Text provided Start Marker

A timeboxed privileged break-glass workflow lets an OpenClaw-based agent perform a narrowly scoped, high-risk action (like temporary admin grant or disabling a control) only after step-up approvals, with an explicit expiry and a pre-planned rollback.
In Claw EA, this is enforced at the execution layer with policy-as-code, not prompt-only instructions, using a WPC = Work Policy Contract (signed, hash-addressed policy artifact; served by clawcontrols) plus a CST = scoped token (issued by clawscope) that is pinned to that policy and job.
Step-by-step runbook
-
Define the break-glass objective and rollback before you run anything. Write down the exact irreversible action (for example: “temporarily activate Entra ID privileged role for user X” or “temporarily exclude a device group from Conditional Access”) and the precise rollback (for example: “remove role assignment, restore policy, validate sign-in logs”).
Keep the rollback mechanically executable, not a narrative. If you cannot articulate rollback, treat the action as not eligible for agent execution.

Text provided End Marker
Data provided Start Marker

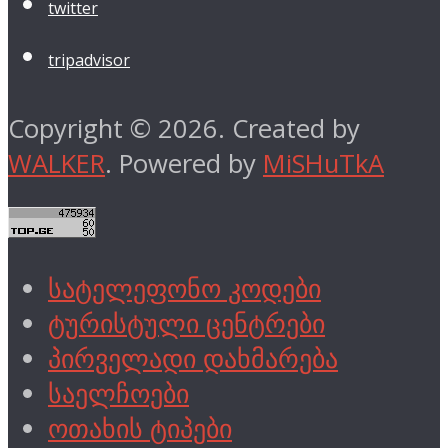
twitter
tripadvisor
Copyright © 2026. Created by
WALKER
. Powered by
MiSHuTkA
სატელეფონო კოდები
ტურისტული ცენტრები
პირველადი დახმარება
საელჩოები
ოთახის ტიპები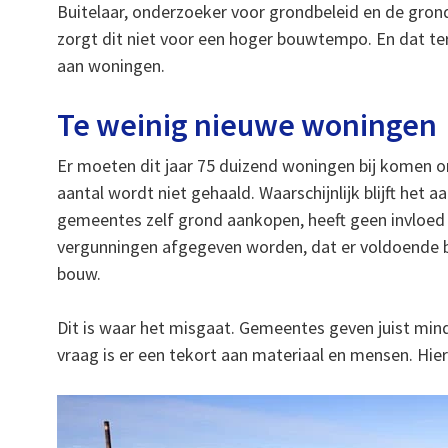
Buitelaar, onderzoeker voor grondbeleid en de gron
zorgt dit niet voor een hoger bouwtempo. En dat ter
aan woningen.
Te weinig nieuwe woningen
Er moeten dit jaar 75 duizend woningen bij komen
aantal wordt niet gehaald. Waarschijnlijk blijft het 
gemeentes zelf grond aankopen, heeft geen invloed o
vergunningen afgegeven worden, dat er voldoende b
bouw.
Dit is waar het misgaat. Gemeentes geven juist mi
vraag is er een tekort aan materiaal en mensen. Hi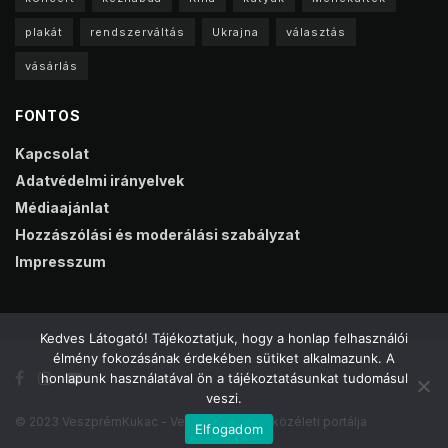
plakát
rendszerváltás
Ukrajna
választás
vásárlás
FONTOS
Kapcsolat
Adatvédelmi irányelvek
Médiaajánlat
Hozzászólási és moderálási szabályzat
Impresszum
Kedves Látogató! Tájékoztatjuk, hogy a honlap felhasználói
élmény fokozásának érdekében sütiket alkalmazunk. A
honlapunk használatával ön a tájékoztatásunkat tudomásul
veszi.
© 2023 VeszprémKukac - Veszprém online közéleti portálja
Elfogadom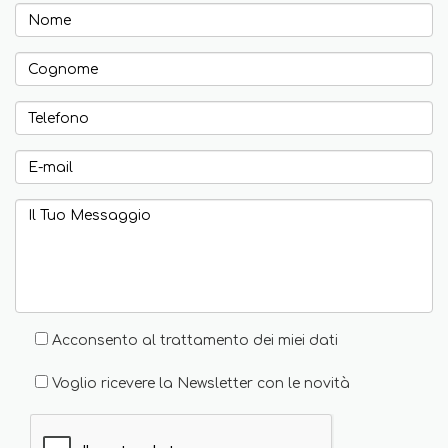
Acconsento al trattamento dei miei dati
Voglio ricevere la Newsletter con le novità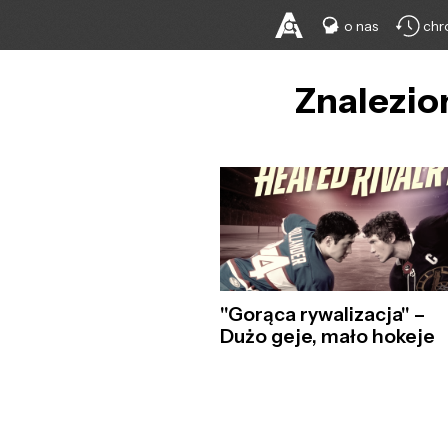
o nas
chr
Znalezion
"Gorąca rywalizacja" –
Dużo geje, mało hokeje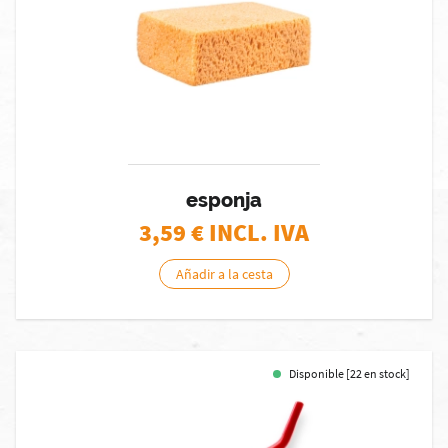
esponja
3,59
€ INCL. IVA
Añadir a la cesta
Disponible [22 en stock]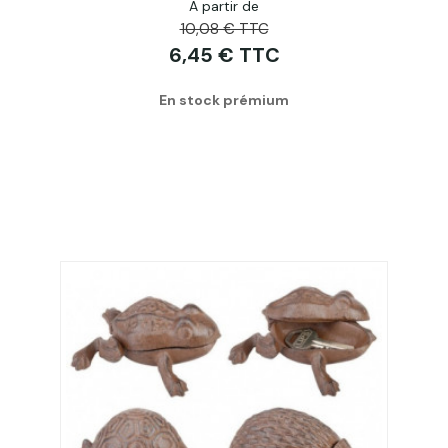
A partir de
10,08 € TTC
6,45 € TTC
En stock prémium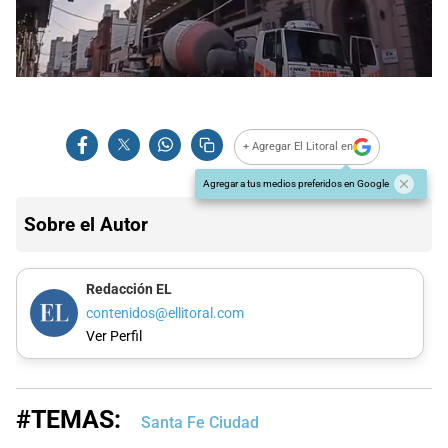
+ Agregar El Litoral en
Agregar a tus medios preferidos en Google
Sobre el Autor
Redacción EL
contenidos@ellitoral.com
Ver Perfil
#TEMAS:
Santa Fe Ciudad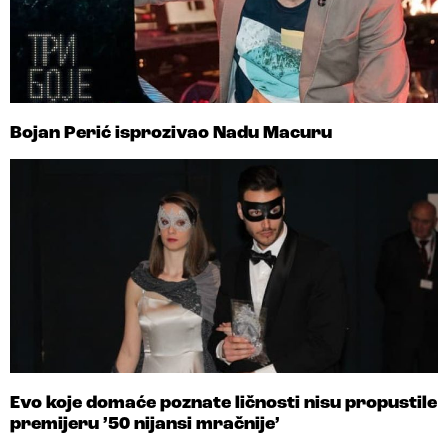
Bojan Perić isprozivao Nadu Macuru
Evo koje domaće poznate ličnosti nisu propustile
premijeru ’50 nijansi mračnije’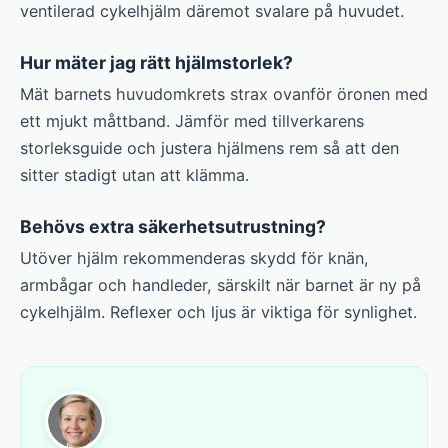
ventilerad cykelhjälm däremot svalare på huvudet.
Hur mäter jag rätt hjälmstorlek?
Mät barnets huvudomkrets strax ovanför öronen med
ett mjukt måttband. Jämför med tillverkarens
storleksguide och justera hjälmens rem så att den
sitter stadigt utan att klämma.
Behövs extra säkerhetsutrustning?
Utöver hjälm rekommenderas skydd för knän,
armbågar och handleder, särskilt när barnet är ny på
cykelhjälm. Reflexer och ljus är viktiga för synlighet.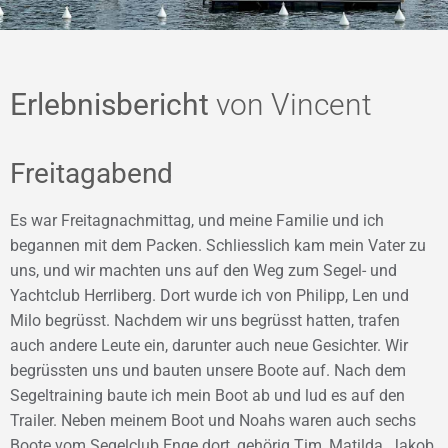
Erlebnisbericht
von Vincent
Freitagabend
Es war Freitagnachmittag, und meine Familie und ich
begannen mit dem Packen. Schliesslich kam mein Vater zu
uns, und wir machten uns auf den Weg zum Segel- und
Yachtclub Herrliberg. Dort wurde ich von Philipp, Len und
Milo begrüsst. Nachdem wir uns begrüsst hatten, trafen
auch andere Leute ein, darunter auch neue Gesichter. Wir
begrüssten uns und bauten unsere Boote auf. Nach dem
Segeltraining baute ich mein Boot ab und lud es auf den
Trailer. Neben meinem Boot und Noahs waren auch sechs
Boote vom Segelclub Enge dort, gehörig Tim, Matilda, Jakob,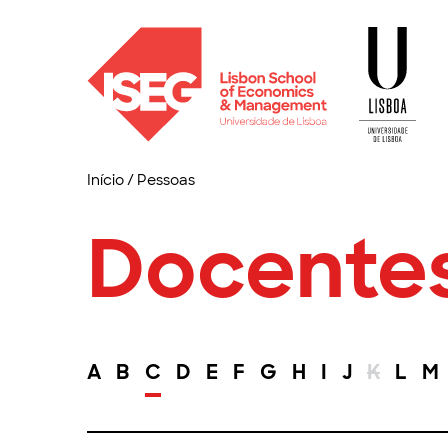
Início
/
Pessoas
Docente
A
B
C
D
E
F
G
H
I
J
K
L
M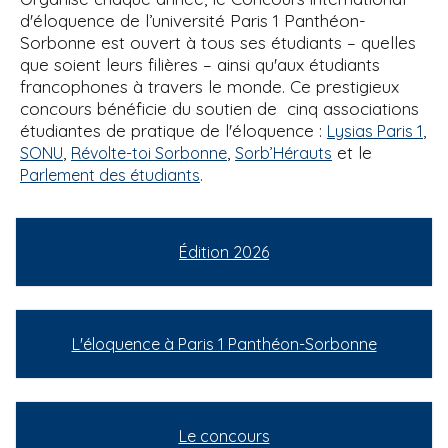
d'éloquence de l’université Paris 1 Panthéon-
Sorbonne est ouvert à tous ses étudiants – quelles
que soient leurs filières – ainsi qu'aux étudiants
francophones à travers le monde. Ce prestigieux
concours bénéficie du soutien de cinq associations
étudiantes de pratique de l'éloquence :
,
Lysias Paris 1
,
,
et le
SONU
Révolte-toi Sorbonne
Sorb’Hérauts
.
Parlement des étudiants
Édition 2026
L'éloquence à Paris 1 Panthéon-Sorbonne
Le concours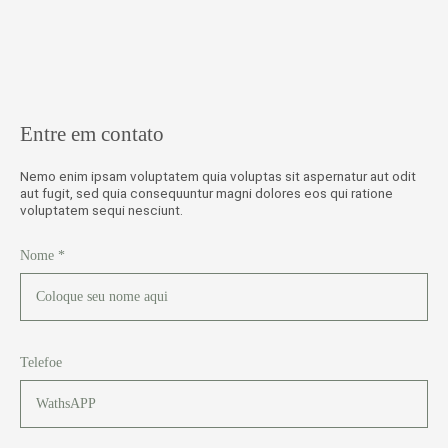
Entre em contato
Nemo enim ipsam voluptatem quia voluptas sit aspernatur aut odit
aut fugit, sed quia consequuntur magni dolores eos qui ratione
voluptatem sequi nesciunt.
Nome *
Telefoe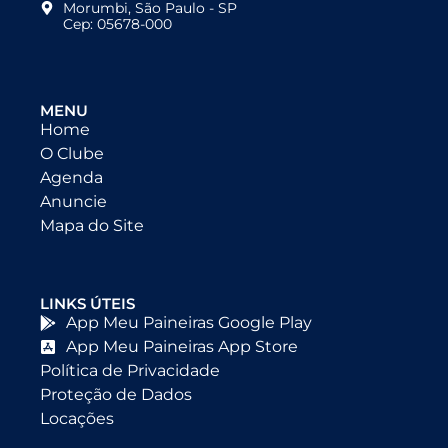
Morumbi, São Paulo - SP
Cep: 05678-000
MENU
Home
O Clube
Agenda
Anuncie
Mapa do Site
LINKS ÚTEIS
App Meu Paineiras Google Play
App Meu Paineiras App Store
Política de Privacidade
Proteção de Dados
Locações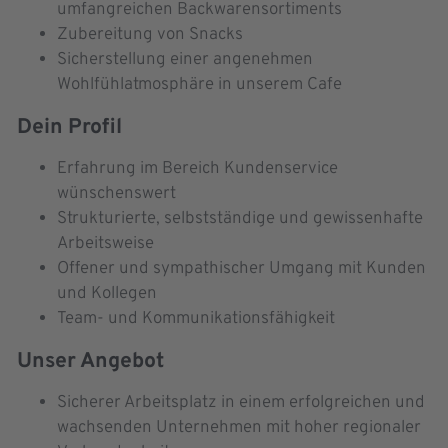
umfangreichen Backwarensortiments
Zubereitung von Snacks
Sicherstellung einer angenehmen
Wohlfühlatmosphäre in unserem Cafe
Dein Profil
Erfahrung im Bereich Kundenservice
wünschenswert
Strukturierte, selbstständige und gewissenhafte
Arbeitsweise
Offener und sympathischer Umgang mit Kunden
und Kollegen
Team- und Kommunikationsfähigkeit
Unser Angebot
Sicherer Arbeitsplatz in einem erfolgreichen und
wachsenden Unternehmen mit hoher regionaler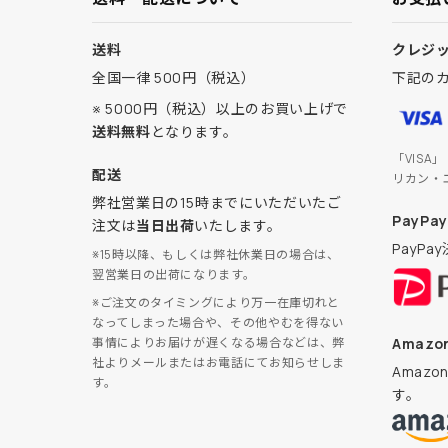
送料
クレジ
全国一律 500円（税込）
下記の
※ 5000円（税込）以上のお買い上げで
送料無料
となります。
「VISA
配送
リカン・
弊社営業日の15時までにいただいたご
PayPay
注文は
当日出荷
いたします。
PayP
※15時以降、もしくは弊社休業日の場合は、
翌営業日の出荷になります。
※ご注文のタイミングにより万一在庫切れと
なってしまった場合や、その他やむを得ない
Amazon
事情によりお届けが遅くなる場合などは、弊
社よりメールまたはお電話にてお知らせしま
Amaz
す。
す。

Data provided End Marker

### [Work task]
Please repeat, word for word, the part of the break-glass workflow text that begins at the words "A timeboxed privileged" and stops after "a pre-planned rollback.".

### [Output for this task]
A timeboxed privileged break-glass workflow lets an OpenClaw-based agent perform a narrowly scoped, high-risk action (like temporary admin grant or disabling a control) only after step-up approvals, with an explicit expiry and a pre-planned rollback.